Zur Verantwortung des Schreibens

In: Monats-Kolumne «Diagnosen der Gegenwart», Schauspielhaus Wien, April 2011


Das Auge des Autors, aufgenommen im Ars Electronica Center Linz.
Das Auge des Autors, aufgenommen im Ars Electronica Center Linz.

Was kann ich tun, fragt der einzelne Mensch angesichts einer katastrophalen Wirklichkeit. Habe ich nicht den Müll getrennt? Habe ich nicht am Familientisch gegen Atomstrom gewettert? Bin ich nicht demonstrierend auf die Straße gegangen? Und dennoch: trotz Demokratie, Eigenverantwortung, Zivilcourage und politischer Partizipation stürzen Technologien zusammen, brechen Erdteile auf, führen Despoten Kriege gegen die eigene Bevölkerung und korrumpieren Wirtschaftssysteme jegliche humanen Ideale. Was kann ich tun, gegen eine undurchschaubar gewordene Welt, die das politisch handelnde Subjekt auf die eigene Begrenztheit und Handlungsunfähigkeit zurückwirft? Ohne Selbstironie oder Zynismus, sondern aus einem ehrlichen Zweifel heraus: Was kann ich tun? Gegen die Welt anschreiben? Reicht das? Verändert Schreiben die Wirklichkeit?

 

Gerade, wenn sich Hiobsbotschaften häufen, wähnt der Ohnmächtige sich ertappt in seiner privilegierten Wohlstandshaut, in seinen abgesicherten, privaten, krisenfreien Quadratmetern, die zum Rückzugsort geworden sind, weil jeglicher Widerstand als sinnlos erklärt wurde.

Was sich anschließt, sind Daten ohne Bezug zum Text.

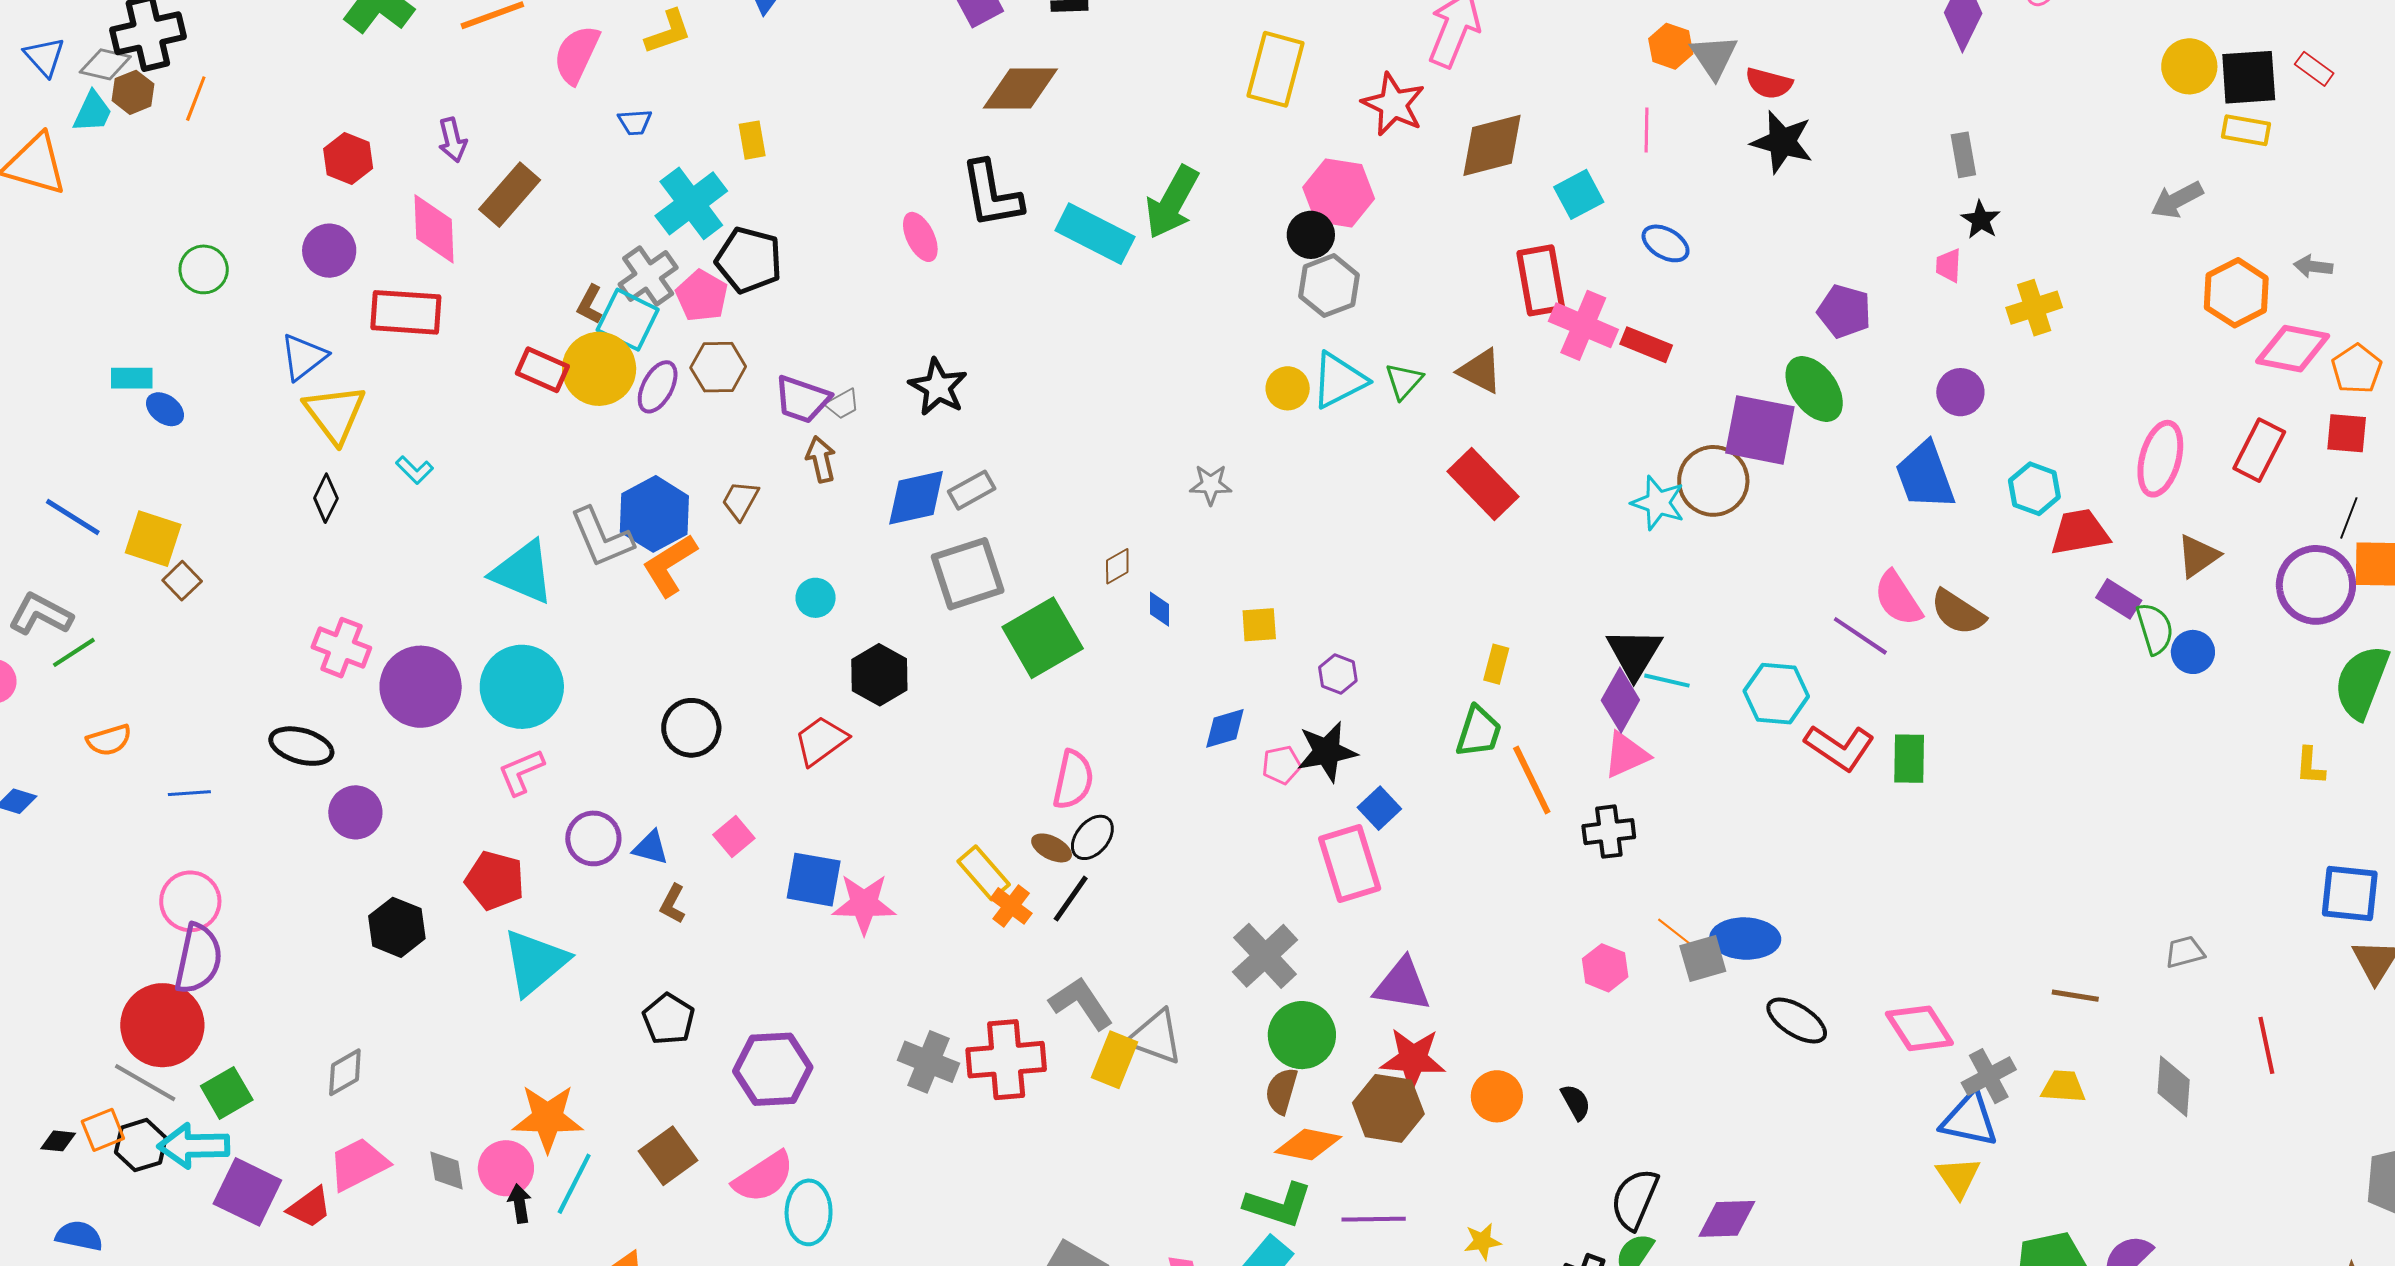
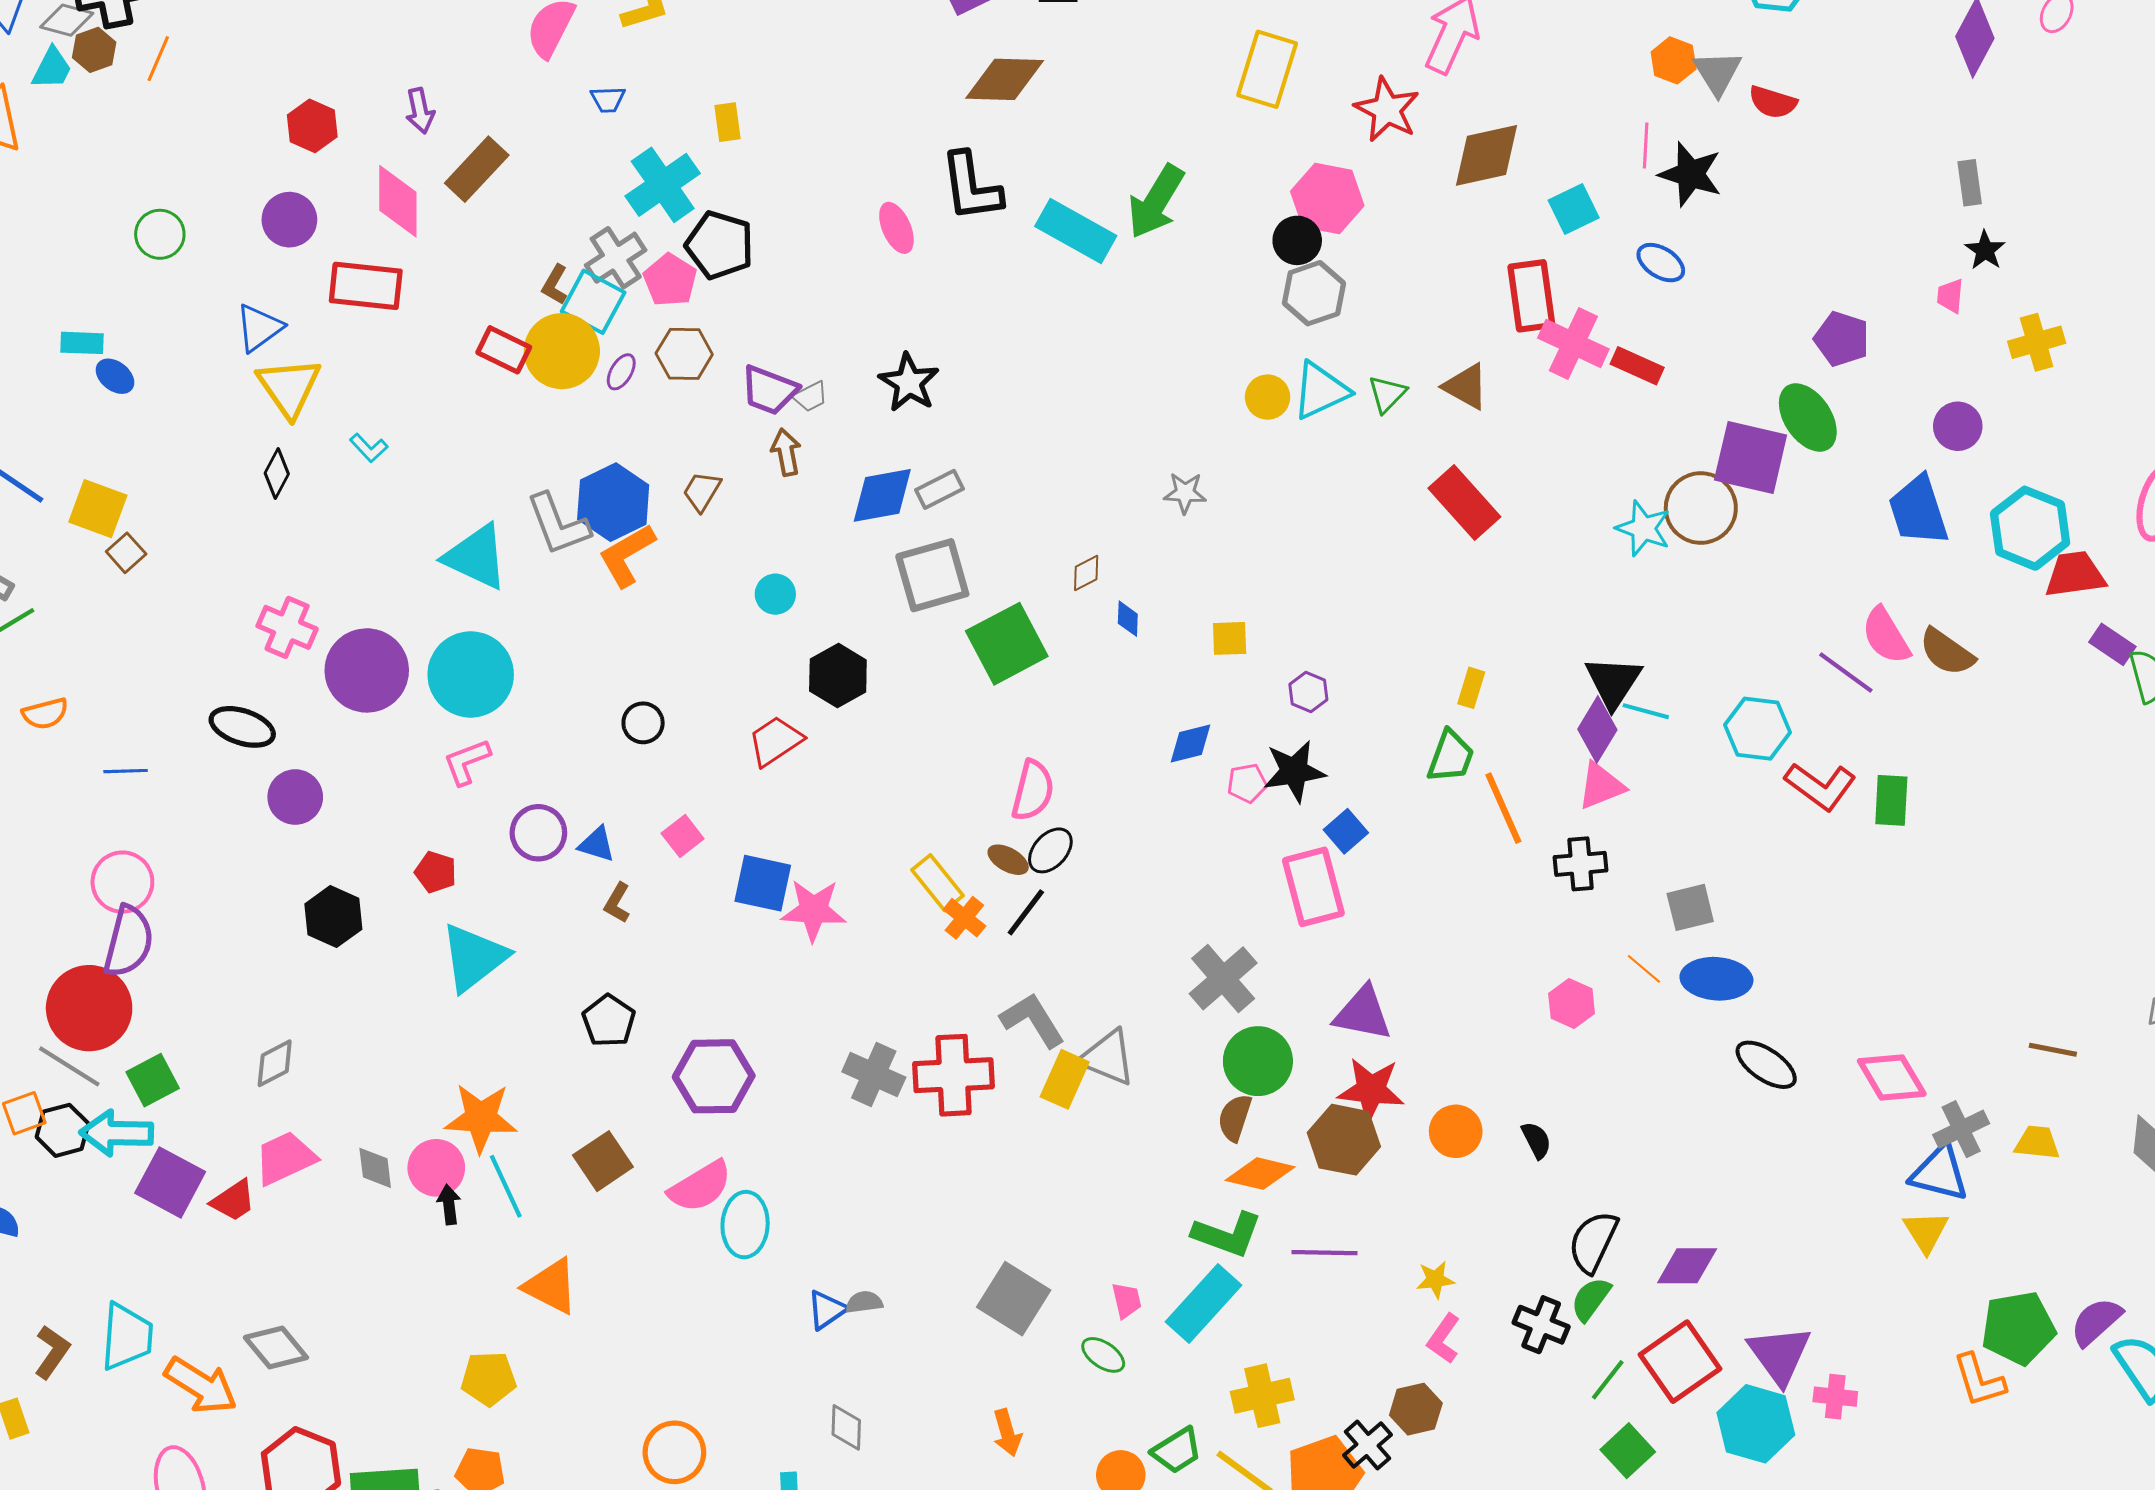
black star: (1782, 142) -> (1690, 174), moved
purple ellipse: (658, 387) -> (621, 372), size x0.7
cyan hexagon: (2034, 489) -> (2030, 528), size x1.5
black circle: (691, 728) -> (643, 723), size x0.7
red pentagon: (495, 880) -> (436, 872), size x0.7
gray square: (1703, 958) -> (1690, 907), moved
cyan line: (574, 1184) -> (506, 1186), turned -54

Und was, verdammt, rechtfertigt da noch die Anmaßung, aus einer Ohnmacht heraus schreiben zu wollen? Kurz gesagt: Ich weiß es nicht. Ich denke allerdings, dass Verantwortung dort beginnt, wo man als Einzelner Zeugenschaft für die Welt ablegt. Etwa in Form des schlichten Aufschreibens von Beobachtungen und Gedanken. Das mag bestürzend einfach klingen, doch – jedenfalls an manchen Tagen – erhält Leben etwas Mut Machendes, sobald es erzählbar wird. Sobald Konflikte zur Sprache kommen. Sobald man sich durch eine Aussage in Verhältnis zu dem setzt, was zuvor verhältnislos, unnahbar und unverrückbar schien. Im Schreiben steckt für mich daher die Möglichkeit, die gesellschaftlichen Zustände nicht einfach hinzunehmen, sondern sie begreifbar und veränderbar zu machen. Gerade als Autor geht es mir darum, aller Ohnmacht zum Trotz, von der Welt, so unbeschreibbar sie mir auch wieder einmal erscheint, zu erzählen.